69 Percent of Teenage Girls Now Identify As Feminist — But Do They Know What It Means?
Teenage girls are arbiters of cool. They predicted The Beatles. They are the earliest and keenest adapters to new technology. They vastly surpass boys in college attendance numbers and have since the 1970s. They are consistently on the forefront of advances in fashion, fitness, and popular culture. Full industries rise and fall at their whims. They are quite literally the future.
And now the majority of teenage girls have rejected the idea that demanding human rights is uncool.
A new survey of 2,000 British teens over the age of 13 has confirmed the inevitable: more and more young women are willing to identify as feminists.
According to the survey, 69% of girls age 13-18 answered “yes” to the question, “Would you personally define as a feminist?” This figure is even more remarkable when contrasted with the 46% of British adult women who answered “yes” to the same question.
The survey found that identification with the term “feminist” directly negatively correlated to age, with 54% of 18-24 year-old women embracing the term, followed by 44% of 25-34 year-olds, and 36% of women aged 55 and older.
Age may be just a number, but 69% is a number too large to ignore.
A similar American survey with a smaller sample size conducted by The Washington Post in January that did not interview girls under the age of 18 found that 63% of women age 18-34 identify as feminist, with the number peaking at 68% with 58-64 year-olds and declining to 58% with women over the age of 65.
The only hitch in the trend that otherwise seems to position girls and women to seize hold of that which was always their birthright: with young girls, more than any other group, influencers have worked to dilute the word “feminist.” Actress Emma Watson, arguably the most high-profile feminist in the world, has many times expressed the following sentiment:
If you stand for equality, then you’re a feminist. Sorry to tell you.

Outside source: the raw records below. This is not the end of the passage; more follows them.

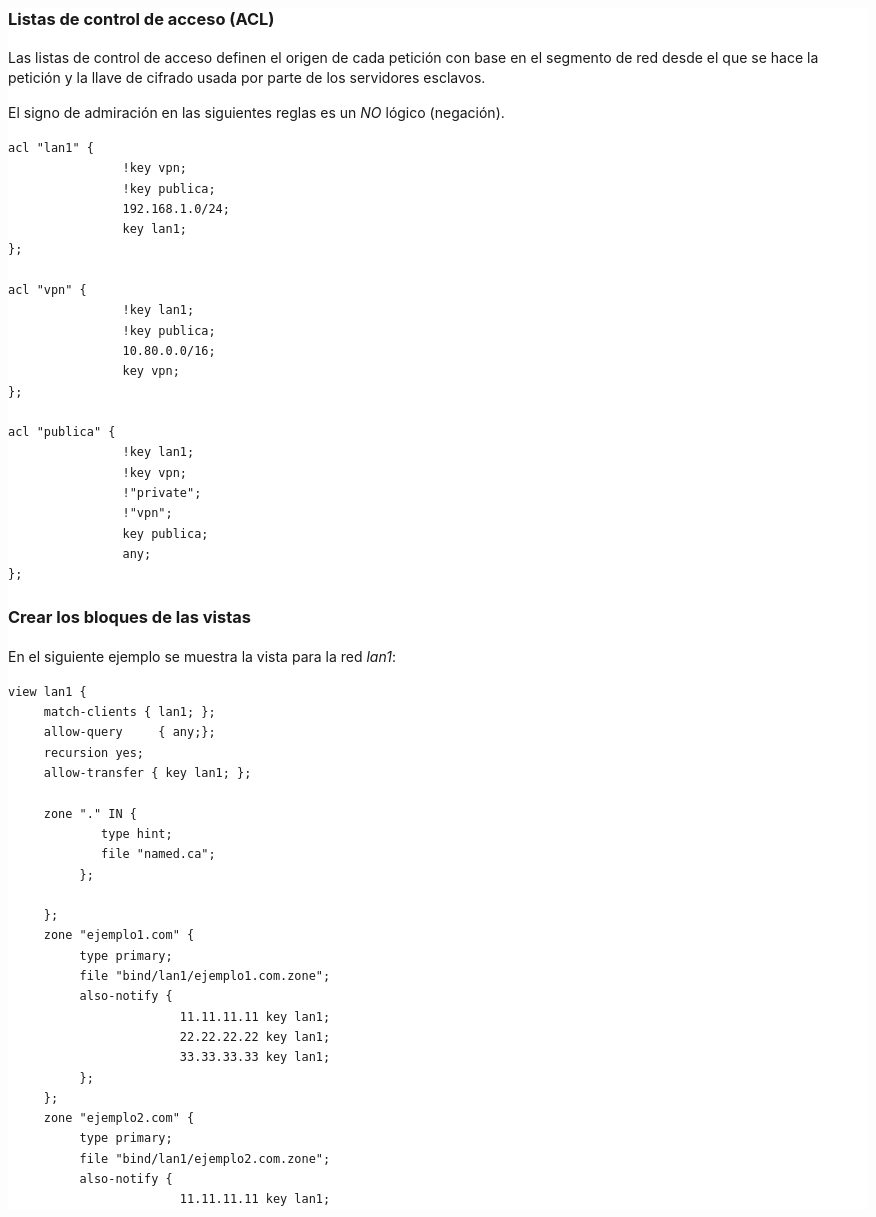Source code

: ### Listas de control de acceso (ACL)

Las listas de control de acceso definen el origen de cada petición con base en
el segmento de red desde el que se hace la petición y la llave de cifrado usada
por parte de los servidores esclavos.

El signo de admiración en las siguientes reglas es un *NO* lógico (negación).

```
acl "lan1" {
                !key vpn;
                !key publica;
                192.168.1.0/24;
                key lan1;
};

acl "vpn" {
                !key lan1;
                !key publica;
                10.80.0.0/16;
                key vpn;
};

acl "publica" {
                !key lan1;
                !key vpn;
                !"private";
                !"vpn";
                key publica;
                any;
};

```

### Crear los bloques de las vistas

En el siguiente ejemplo se muestra la vista para la red *lan1*:

```
view lan1 {
     match-clients { lan1; };
     allow-query     { any;};
     recursion yes;
     allow-transfer { key lan1; };

     zone "." IN {
             type hint;
             file "named.ca";
          };

     };
     zone "ejemplo1.com" {
          type primary;
          file "bind/lan1/ejemplo1.com.zone";
          also-notify {
                        11.11.11.11 key lan1;
                        22.22.22.22 key lan1;
                        33.33.33.33 key lan1;
          };
     };
     zone "ejemplo2.com" {
          type primary;
          file "bind/lan1/ejemplo2.com.zone";
          also-notify {
                        11.11.11.11 key lan1;
```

Taylor Swift, one of the world’s most influential women, has explained her late journey to identifying as a feminist, saying, “As a teenager, I didn’t understand that saying you’re a feminist is just saying that you hope women and men will have equal rights and equal opportunities.
Both Watson and Swift’s quotes suggest a troubling truth: that in exchange for higher numbers of young feminists we have traded on the integrity of the concept itself. Claiming to believe in human rights while refusing to identify as a person who believes women should have them doesn’t make you a feminist, it makes you a sexist. Using well-intentioned rhetoric to cover up that painful reality only serves to make the feminist movement less effective. And despite the concessions Swift had to make so that feminism could be more palatable to herself, feminism isn’t “hoping” that something will happen, it is believing that it must.
Luckily, major Jewish stars have been much more vehement that feminism is not a benign, intrinsic state, but rather a valuable belief system and social movement.
Unofficial Queen of the Jews Natalie Portman gave a nuanced reading of feminism to Elle that explodes the idea that, to be feminist, women have to embrace traditionally male tendencies towards violence. Actress and scientist Mayim Bialik has dug deep into the subconscious patriarchal linguistics that lead people to refer to women as “girls” in a viral video. And here at the Forward, we know expletive loving joker Andy Samberg for what he really is: the world’s “first Jewish feminist male comedian.”
Teenage girls are nobody’s fool and everybody’s future. The louder the Jewish community’s voice can be in support of them, the more they can rise.
So burn your bra or buy a cute new one — feminism isn’t a dirty word anymore. It’s a rallying cry.